I grew up in an upper-middle class family in a suburb of Los Angeles. My father earned his Ph.D. in electrical engineering from UCLA when I was five; my mom went to college part-time at CSUN, and finished her bachelor's degree in English a few years later. Three of my four grandparents went to college. My paternal grandfather owned his own pharmacy; my maternal grandfather had a law degree, but was employed as a railroad worker. (My mom blamed the Depression for her father's failure to find work as a lawyer).
Photo: My father's Ph.D. graduation, with me (left), and my brother (right)
My family lived in a nice single-family home with a swimming pool. However, my parents were always frugal. We never bought new cars until I finished high school, our vacations consisted almost entirely in camping, and my weekly allowance was $.05/per year of age (later I bargained for a raise to $.07/per year of age).
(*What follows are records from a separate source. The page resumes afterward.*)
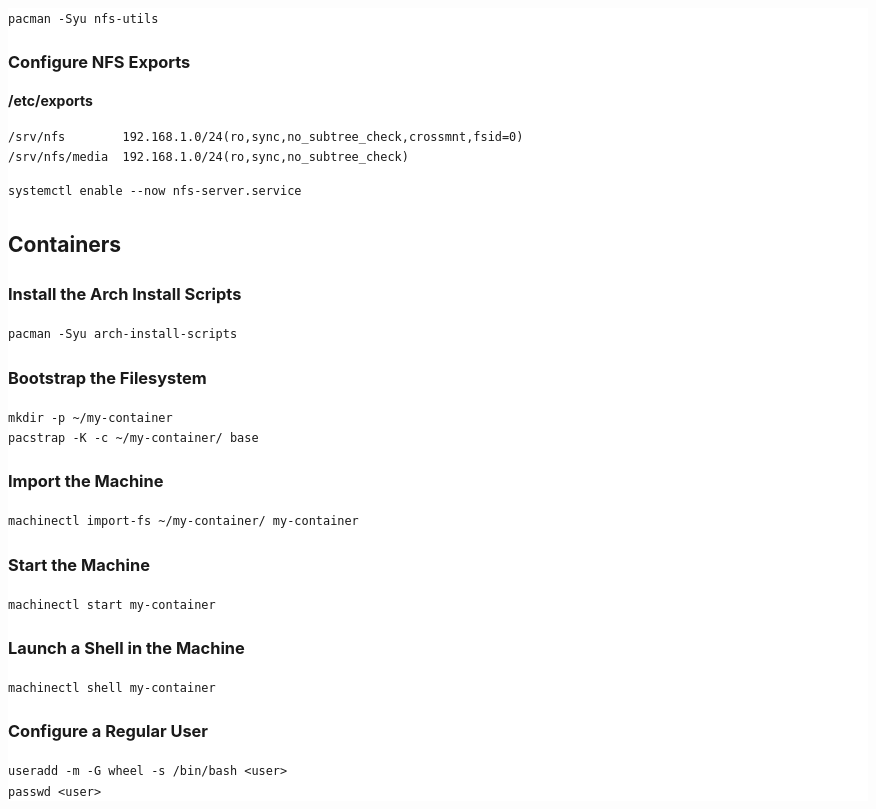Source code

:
 ```shell
pacman -Syu nfs-utils
```

### Configure NFS Exports

**/etc/exports**
```
/srv/nfs        192.168.1.0/24(ro,sync,no_subtree_check,crossmnt,fsid=0)
/srv/nfs/media  192.168.1.0/24(ro,sync,no_subtree_check)
```

```shell
systemctl enable --now nfs-server.service
```

## Containers

### Install the Arch Install Scripts

```shell
pacman -Syu arch-install-scripts
```

### Bootstrap the Filesystem

```shell
mkdir -p ~/my-container
pacstrap -K -c ~/my-container/ base
```

### Import the Machine

```shell
machinectl import-fs ~/my-container/ my-container
```

### Start the Machine

```shell
machinectl start my-container
```

### Launch a Shell in the Machine

```shell
machinectl shell my-container
```

### Configure a Regular User

```shell
useradd -m -G wheel -s /bin/bash <user>
passwd <user>
```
Their fiscal restraint allowed my parents to invest in real estate, buying several homes as rental properties.
I went to public school for my entire K-12 education, with the exception of 4th grade, when my parents put me in a private Greek Orthodox school to avoid being bussed. I was always a good student, and fortunately, my elementary school offered ability tracking beginning in first or second grade, if I recall correctly. By junior high, I considered non-ability-tracked classes to be not only a waste of time, but very distressing. The "regular kids," as I called them, were generally anti-intellectual and impulsive. There wasn't much physical abuse, but there was a lot of emotional abuse, and the less I saw of the regular kids, the better.
Many readers will attribute my school performance and attitudes to my class background, but this is a deep mistake. True, virtually all of the students in my ability groups came from middle-class families. But most of the "regular kids" were middle class too, and I always saw my older brother, a mediocre student, as one of the regular kids. Furthermore, both of my parents discouraged my elitist attitudes, but I just ignored them.
My friends growing up all came from roughly the same social class as I did. The class background of my friends diversified only after I went to college. My best friend from my undergraduate days at UC Berkeley was the only son of immigrants from Latin America. My best friend from my time as a graduate student at Princeton came from a very poor family in the Poconos. But our class differences made no difference to us. Our common intellectual interests, values, and sense of humor were the glue of our friendship.
My childhood would have been much worse if I had grown up poor, but frankly, I doubt that my adult life would have been very different. As long as I had enough to eat, poverty per se wouldn't have bothered me much. But based on my experience with non-ability-tracked classes, I would have been friendless and bored out of my mind. (These days, perhaps, I could have found solace on the internet at a public school or library). By the time I finished high school, though, there would probably have been plenty of scholarship money available for me. Even if there weren't, I would have been fanatically motivated to put myself through college in order to escape from my origins.
You could say that growing up poor would have stifled my mental development, but I doubt it. Twin and adoption studies show that childhood environment has little or no long-run effect on IQ. You could say that growing up poor would have changed my attitudes. But I'm a difficult person to mould. I'm an atheist despite sixteen years of my mother's Catholic indoctrination. If anything, I think that growing up poor would have made me more elitist than I already am, just as growing up Catholic made me more impious.
For my adult life to have been radically different, I would probably have needed to grow up in an absolutely poor family in the Third World, not a relatively poor family in the First World. My instinct in that situation would be to learn English and migrate to the U.S., but immigration restrictions would get in the way. This realization is part of the reason I have so much more sympathy for immigrants than I do for low-skilled Americans.
What if I had grown up rich? Again, I doubt it would have changed much. I would have gone to the Ivy League instead of UC Berkeley, but it's not like Berkeley held me back. Perhaps I would have been less ambitious if I came from a rich family, but who knows?
From what I've seen, the standard function of class autobiography is to make middle- and upper-class authors feel guilty, and the lower- and working-class authors feel resentful. But reflecting on my class history doesn't make me feel guilty. Rather, it confirms the common-sense view that in the long-run, differences in ability and character are the cause of class differences, and not the other way around.